▶ Page images and extracted text
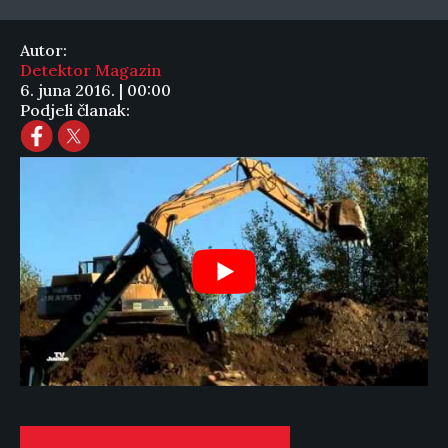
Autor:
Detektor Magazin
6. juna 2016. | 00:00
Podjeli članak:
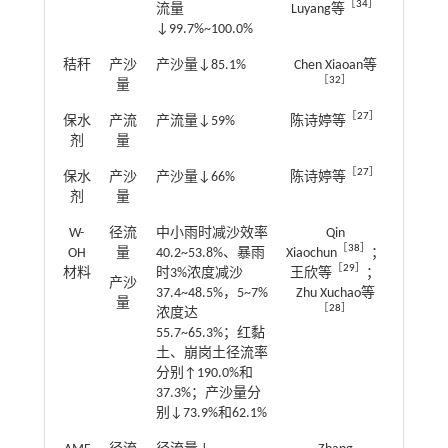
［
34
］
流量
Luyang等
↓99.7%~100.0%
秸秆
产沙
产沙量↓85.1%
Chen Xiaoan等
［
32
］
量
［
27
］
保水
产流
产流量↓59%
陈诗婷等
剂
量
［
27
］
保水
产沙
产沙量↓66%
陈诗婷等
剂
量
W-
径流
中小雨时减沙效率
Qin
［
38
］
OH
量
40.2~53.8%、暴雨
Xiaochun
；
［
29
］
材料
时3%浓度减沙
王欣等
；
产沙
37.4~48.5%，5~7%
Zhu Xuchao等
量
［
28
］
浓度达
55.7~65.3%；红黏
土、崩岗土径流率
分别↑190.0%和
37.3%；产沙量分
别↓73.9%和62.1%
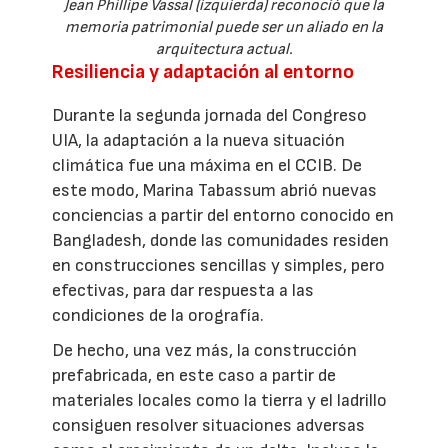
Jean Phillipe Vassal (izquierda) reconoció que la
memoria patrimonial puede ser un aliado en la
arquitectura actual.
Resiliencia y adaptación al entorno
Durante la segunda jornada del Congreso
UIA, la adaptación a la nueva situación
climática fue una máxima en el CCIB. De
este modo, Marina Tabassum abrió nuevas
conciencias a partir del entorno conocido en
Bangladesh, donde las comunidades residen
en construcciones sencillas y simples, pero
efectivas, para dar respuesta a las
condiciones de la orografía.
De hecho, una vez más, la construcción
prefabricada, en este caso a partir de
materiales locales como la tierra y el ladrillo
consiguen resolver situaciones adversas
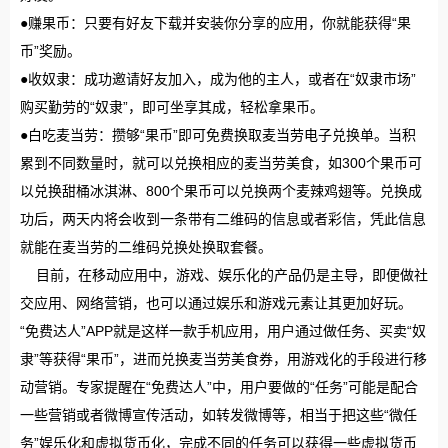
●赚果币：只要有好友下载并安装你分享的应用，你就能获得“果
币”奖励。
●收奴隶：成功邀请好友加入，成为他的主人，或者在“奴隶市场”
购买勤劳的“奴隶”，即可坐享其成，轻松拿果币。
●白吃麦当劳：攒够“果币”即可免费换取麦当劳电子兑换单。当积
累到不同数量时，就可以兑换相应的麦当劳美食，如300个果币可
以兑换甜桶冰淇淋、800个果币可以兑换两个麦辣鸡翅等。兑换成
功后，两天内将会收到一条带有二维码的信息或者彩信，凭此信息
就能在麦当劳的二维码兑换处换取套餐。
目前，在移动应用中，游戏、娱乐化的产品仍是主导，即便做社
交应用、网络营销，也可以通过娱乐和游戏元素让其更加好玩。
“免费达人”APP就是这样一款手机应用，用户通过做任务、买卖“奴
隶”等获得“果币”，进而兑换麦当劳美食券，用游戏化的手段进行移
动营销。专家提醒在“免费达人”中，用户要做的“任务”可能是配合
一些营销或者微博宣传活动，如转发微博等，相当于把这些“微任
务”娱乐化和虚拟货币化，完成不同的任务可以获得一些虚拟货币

▶ EXERCISE
Write out the text of all the rows above again, replacing "Bangladesh" with "Nepal" and keeping everything else the same. Leave out the pictures.

▶ ANSWER SECTION
Autor:
Detektor Magazin
6. juna 2016. | 00:00
Podjeli članak:
［
34
］
流量
Luyang等
↓99.7%~100.0%
秸秆
产沙
产沙量↓85.1%
Chen Xiaoan等
［
32
］
量
［
27
］
保水
产流
产流量↓59%
陈诗婷等
剂
量
［
27
］
保水
产沙
产沙量↓66%
陈诗婷等
剂
量
W-
径流
中小雨时减沙效率
Qin
［
38
］
OH
量
40.2~53.8%、暴雨
Xiaochun
；
［
29
］
材料
时3%浓度减沙
王欣等
；
产沙
37.4~48.5%，5~7%
Zhu Xuchao等
量
［
28
］
浓度达
55.7~65.3%；红黏
土、崩岗土径流率
分别↑190.0%和
37.3%；产沙量分
别↓73.9%和62.1%
Jean Phillipe Vassal (izquierda) reconoció que la
memoria patrimonial puede ser un aliado en la
arquitectura actual.
Resiliencia y adaptación al entorno
Durante la segunda jornada del Congreso
UIA, la adaptación a la nueva situación
climática fue una máxima en el CCIB. De
este modo, Marina Tabassum abrió nuevas
conciencias a partir del entorno conocido en
Nepal, donde las comunidades residen
en construcciones sencillas y simples, pero
efectivas, para dar respuesta a las
condiciones de la orografía.
De hecho, una vez más, la construcción
prefabricada, en este caso a partir de
materiales locales como la tierra y el ladrillo
consiguen resolver situaciones adversas
●赚果币：只要有好友下载并安装你分享的应用，你就能获得“果
币”奖励。
●收奴隶：成功邀请好友加入，成为他的主人，或者在“奴隶市场”
购买勤劳的“奴隶”，即可坐享其成，轻松拿果币。
●白吃麦当劳：攒够“果币”即可免费换取麦当劳电子兑换单。当积
累到不同数量时，就可以兑换相应的麦当劳美食，如300个果币可
以兑换甜桶冰淇淋、800个果币可以兑换两个麦辣鸡翅等。兑换成
功后，两天内将会收到一条带有二维码的信息或者彩信，凭此信息
就能在麦当劳的二维码兑换处换取套餐。
目前，在移动应用中，游戏、娱乐化的产品仍是主导，即便做社
交应用、网络营销，也可以通过娱乐和游戏元素让其更加好玩。
“免费达人”APP就是这样一款手机应用，用户通过做任务、买卖“奴
隶”等获得“果币”，进而兑换麦当劳美食券，用游戏化的手段进行移
动营销。专家提醒在“免费达人”中，用户要做的“任务”可能是配合
一些营销或者微博宣传活动，如转发微博等，相当于把这些“微任
务”娱乐化和虚拟货币化，完成不同的任务可以获得一些虚拟货币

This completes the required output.